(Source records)
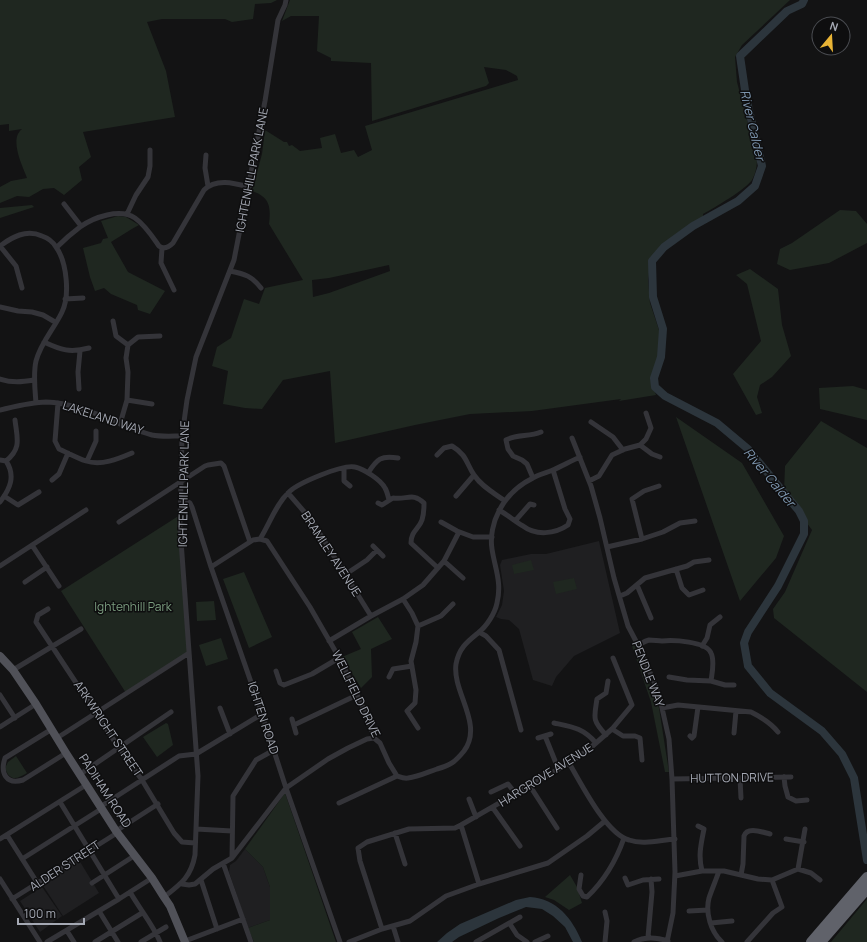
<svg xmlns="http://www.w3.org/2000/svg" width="867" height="942" font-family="Manrope,sans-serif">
  <rect width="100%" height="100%" fill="#131314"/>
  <path fill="#1f1f21" d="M599 541 620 633 574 656 556 677 552 686 533 680 519 629 509 620 501 619 496 617 502 605 504 591 500 565 502 560 531 554H546Z
    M245 849 263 867 270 887V920L248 928 229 872 230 865 236 861Z
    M79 860 99 893 63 916 42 884Z
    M42 887 62 916 40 932 20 901Z"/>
  <path fill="#1f2720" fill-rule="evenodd" d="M0 0H277L271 3 255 4 253 19 232 22 225 19H162L147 22 166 71 175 117 83 132 91 157 79 167 82 180 64 195 54 188 43 189 29 197 17 196 0 203V187L11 181 27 178C22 165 9 139 22 129L9 131V124L0 125Z
    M290 0H790L742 45 735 57 737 82 757 158C757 166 756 173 752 180 746 189 714 208 703 214V217L671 240 657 252 651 260 648 280 650 303 660 333 658 358 651 379 656 395 619 401 621 399 532 411 470 414 415 425 335 443 330 371 283 380 262 409 245 408 223 404 228 371 212 366 217 347 231 338 244 299 259 304 265 288 303 280 269 224C271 207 270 197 252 191L262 154 265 130 284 142H287L289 146 292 145 300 151 322 148 320 138 335 134 341 153 354 150 358 157 372 150 365 126 518 80 517 76 506 70 484 67 489 83 486 86 372 121 371 63 331 61V58L317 51 319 16H291L282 21ZM389 265 390 271 329 293 313 297 312 280 329 278Z
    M32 205 34 207 0 218V208Z
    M840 210 856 211 867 224V243L829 263 790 270 777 264 780 249 792 243Z
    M118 216 126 217 139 225C129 230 121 236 111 242L128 272 165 291 150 314 138 310 137 305 111 294 104 288 95 291 90 277 83 248 101 243 103 239 108 238 101 221Z
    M750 269 778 289 782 325 791 356 772 377 760 385 757 397 762 413 756 415 733 374 761 341 747 284 736 275Z
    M853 386 867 390V420L820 409 819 388Z
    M676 417 742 463 784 536 776 558 740 601Z
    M821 421 867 448V692L774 618 773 609 785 592 812 530 784 492 785 466Z
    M180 515 189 653 126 693 61 591Z
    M531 560 534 570 514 574 512 565Z
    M244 572 272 637 249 648 223 579Z
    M574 578 577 589 556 594 553 582Z
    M214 601 216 620 197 621 196 602Z
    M378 617 392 639 371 649 372 677 361 688 342 657 361 649 352 632Z
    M221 638 228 659 206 666 199 645Z
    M634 644 659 708 669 772H665L651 702 632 646Z
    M166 723 168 724 173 745 157 757 143 737Z
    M16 756 27 773C17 779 10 782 5 768L8 762Z
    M285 793 336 942H254L248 928 270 920V887L263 867 245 849Z
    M570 875 577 887 582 903 569 910 554 900 545 897Z
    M867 899V942H831Z"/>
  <path fill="#2c353c" d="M530 897C557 899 572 918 582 942H573L565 927 553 916 542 909 526 907 499 918 459 937 452 942H437L447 933 460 924 516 900Z"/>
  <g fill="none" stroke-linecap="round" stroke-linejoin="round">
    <path stroke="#2c353c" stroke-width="8" d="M804 0 802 4 787 11 740 56 746 97 762 166 755 186 738 201 693 226 664 247 652 261 653 297 663 329 661 357 654 378 655 387 665 396 717 423 748 449 799 511 804 521V534L778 586 748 632 744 643 748 666 770 693 822 731 842 754 854 778 867 860"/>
    <path stroke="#343439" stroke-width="5" d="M206 155 205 168 208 186
      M64 204 81 226
      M127 214 136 195 148 177 150 166V150
      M0 246C12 237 26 229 42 236 48 238 53 242 56 247 67 262 70 296 62 312 54 329 41 342 36 361 33 374 35 390 36 403
      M0 246 16 266 22 288
      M57 247C64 240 72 233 80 227 94 217 120 208 135 218 145 225 152 236 159 246 164 250 169 247 173 243L204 190C216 178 234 183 249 187
      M162 248 161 263 174 290
      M230 271C245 274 252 276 261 288
      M65 299 83 298
      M0 307 18 311 32 312 43 315 55 322
      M113 321 116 336 128 345
      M44 342C61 350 70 353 89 348
      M0 379C12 383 22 382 34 380
      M79 389 78 372 80 351
      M127 400 152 404
      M58 403 55 441 59 449C68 453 77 458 86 461 101 466 118 459 132 453
      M0 410C13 407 32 402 46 402 83 403 116 425 152 435 161 437 173 436 182 436
      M591 422 613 437 623 450
      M120 424 127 400 128 372 126 358 128 345 138 337 160 336
      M572 438 591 486 600 518 614 578 628 626 638 645 655 684 660 699 669 739 672 779 675 872 673 913 667 942
      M640 445 652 454 660 457
      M437 455 444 448 452 446C467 455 466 463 474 475 482 487 494 493 505 501
      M0 460 6 461C16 476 10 489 0 502
      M6 461C22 448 17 438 15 420
      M87 461 96 441V431
      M344 468V481L350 486
      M368 473C377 459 381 455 398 458
      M533 478 527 464 522 460 513 456 508 449 506 440C517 434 529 437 541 432
      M52 480 59 474 68 453
      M589 481 599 476 612 455 625 449 640 445 646 439 651 428 646 413
      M288 493 307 515 317 529 371 616
      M4 496 18 505 39 492
      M456 496 474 475
      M182 499 190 503 192 507 211 567 262 714 286 788 340 942
      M378 503 382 505 393 498C407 500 413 492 424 503 424 509 424 514 422 520 419 529 411 531 411 543L438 568
      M499 510C508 515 514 521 523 526 536 536 555 534 568 525L570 519 565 509 553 470
      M515 521 530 504 534 505
      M119 522 205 466 208 465 221 463 224 466 250 542
      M441 522 457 531 473 537H492
      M260 539C270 523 276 504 289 492 298 483 343 464 355 467 364 469 381 480 385 488 387 491 388 496 389 500
      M642 539 632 499 644 491 659 486
      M32 545 59 586
      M373 546 383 556
      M607 547 642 539 663 532 680 523 695 521
      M444 561 463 578
      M0 566 86 510
      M211 567 253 540 260 539 267 541 310 607 341 661 367 716 374 738 380 743 389 763 397 776C400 777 405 779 408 778 418 777 428 772 437 769 451 765 455 762 464 751 484 724 452 692 456 664 459 648 467 642 478 633 487 626 495 613 497 603 502 582 495 569 492 549 490 537 493 522 499 511 506 497 519 485 533 478 539 474 546 473 553 470 562 466 571 461 580 457
      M676 569 682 588 689 595 703 590
      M346 574 367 560 377 550
      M25 582 47 567
      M637 585 651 618
      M620 596 627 593 645 578 687 566 694 562 709 560
      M403 599 412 613 418 626 416 642 411 661 416 690 415 703 407 711 418 728
      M48 609 38 615 36 622 119 748 142 780 174 833 182 842 195 843
      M418 626 441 616 453 604
      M479 632 486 636 499 650 521 730
      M329 641 371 616 403 599 423 585 444 561 459 532
      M638 645C642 643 645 641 649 640 654 640 658 641 662 641 673 640 706 641 711 653 715 661 712 673 711 681
      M702 646 707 638 710 625 720 617
      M13 670 81 629
      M276 671 280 683 284 685 312 674 339 658
      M389 677 393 669 412 666
      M669 677 687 680 711 681 725 685H734
      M0 695 15 718
      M220 708 230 734
      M662 708 678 705 751 712C761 717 771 723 778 732
      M292 719 296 733
      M554 723C573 727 583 728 596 743
      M294 725 357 695
      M0 727 36 704
      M52 729 5 758C0 773 6 785 23 780L66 753
      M612 729 623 736H635L640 738 642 760
      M734 733 736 711
      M606 735C592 720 594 718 597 699L606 693 608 681
      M545 736 558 768
      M690 736 692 738 694 736 698 707
      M57 738 189 653
      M538 738 551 734
      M569 763C581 783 606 834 629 840 643 845 660 840 675 839
      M79 775 171 712
      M784 777 785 786 788 797 796 801 807 800
      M740 778 741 798
      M672 779 791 777
      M530 786 557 828
      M491 792 508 784 516 794
      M469 799 476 817
      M60 802 119 899
      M339 803 397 776
      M100 807 179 756 196 754 262 714
      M493 808 520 846
      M461 825 479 884
      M698 826 704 829C701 844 698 856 702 871
      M196 829 232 831
      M116 831 158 804
      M395 833 405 864
      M7 835 38 884
      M0 839 86 785
      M786 839 804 842
      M232 858 233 796 256 760 274 750
      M22 859 101 809
      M223 863 251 942
      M798 869 805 829
      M719 871C716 880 712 889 709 898 705 913 711 932 722 942
      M581 875 579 889 583 896 587 897C605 880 616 861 624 838
      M741 875 743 864 744 836C747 826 762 832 770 834
      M675 876 702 871H724L758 879 772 880 798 869 811 873 820 880
      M625 878 628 885 643 880 659 879
      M0 879 40 942
      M201 880 217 929
      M92 883 134 856
      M182 884 189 885 195 884 213 869 232 858 286 788 328 759 348 748 367 739 374 738
      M130 892C139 908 154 926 160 942
      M164 897C181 884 191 877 195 855L198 776 180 527 182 436 187 400 196 357 234 260 265 101 278 20 285 5 286 0
      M12 899 117 833
      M99 911 118 942
      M689 911 708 910
      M605 912 607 921 605 942
      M711 923 732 921
      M510 924 517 935 527 942
      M393 926 398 942
      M382 929 360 861 358 848 367 842 409 829 455 828 461 825 569 763 588 750 612 729 632 705 613 658
      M67 931 74 942
      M648 937 652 892 651 879
      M185 941 243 919
      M47 942 119 899 152 878
      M95 942 142 913
      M141 942 166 927
      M349 942 382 929 410 921 446 896 479 884 548 863 587 836 605 821
      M476 942 520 917
      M535 942 548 936
      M634 942C645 936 656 937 668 941
      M747 942 773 913 782 907 772 880"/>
    <path stroke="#505158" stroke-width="8" d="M0 656 13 670 36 704 66 753 116 831 152 878 164 897 170 906 185 942"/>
    <path stroke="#60626a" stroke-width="10" d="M811 942 867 877
      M821 942 867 889"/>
  </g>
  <g text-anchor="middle" stroke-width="3" stroke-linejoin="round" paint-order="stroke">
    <g font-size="12" fill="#a5a9b4" stroke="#0e0e0f">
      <text transform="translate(252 170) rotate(-79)" y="4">IGHTENHILL PARK LANE</text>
      <text transform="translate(103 418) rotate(18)" y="4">LAKELAND WAY</text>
      <text transform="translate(184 484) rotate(-89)" y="4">IGHTENHILL PARK LANE</text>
      <text transform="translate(331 554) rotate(57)" y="4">BRAMLEY AVENUE</text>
      <text transform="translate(648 674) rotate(69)" y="4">PENDLE WAY</text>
      <text transform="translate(356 694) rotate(64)" y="4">WELLFIELD DRIVE</text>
      <text transform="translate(263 718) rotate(72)" y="4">IGHTEN ROAD</text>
      <text transform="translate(108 729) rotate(56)" y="4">ARKWRIGHT STREET</text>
      <text transform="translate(546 775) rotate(-32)" y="4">HARGROVE AVENUE</text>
      <text transform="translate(732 778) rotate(-1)" y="4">HUTTON DRIVE</text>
      <text transform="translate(105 791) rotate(57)" y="4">PADIHAM ROAD</text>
      <text transform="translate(65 866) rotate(-33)" y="4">ALDER STREET</text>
    </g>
    <g font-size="12" fill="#7c9e80" stroke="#0e0e0f">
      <text x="133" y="611">Ightenhill Park</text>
    </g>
    <g font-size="13" font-style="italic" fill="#7d95ae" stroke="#0e0e0f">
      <text transform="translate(753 125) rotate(77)" y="5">River Calder</text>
      <text transform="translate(770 477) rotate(50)" y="5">River Calder</text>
    </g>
  </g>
  <g transform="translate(831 36) rotate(18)"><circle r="19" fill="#0e0e0f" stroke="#4a4c51"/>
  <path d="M0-3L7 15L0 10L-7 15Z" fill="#e9b435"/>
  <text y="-6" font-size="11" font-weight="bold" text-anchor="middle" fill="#a5a9b4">N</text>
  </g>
  <path d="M18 918v6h66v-6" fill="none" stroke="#a5a9b4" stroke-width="2"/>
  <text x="24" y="918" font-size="12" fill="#a5a9b4" stroke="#0e0e0f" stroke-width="3" paint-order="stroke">100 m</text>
</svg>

* _Task requirements_
Each line above with the string "middle" in it should be located and copied.

* _Output_
  <g text-anchor="middle" stroke-width="3" stroke-linejoin="round" paint-order="stroke">
  <text y="-6" font-size="11" font-weight="bold" text-anchor="middle" fill="#a5a9b4">N</text>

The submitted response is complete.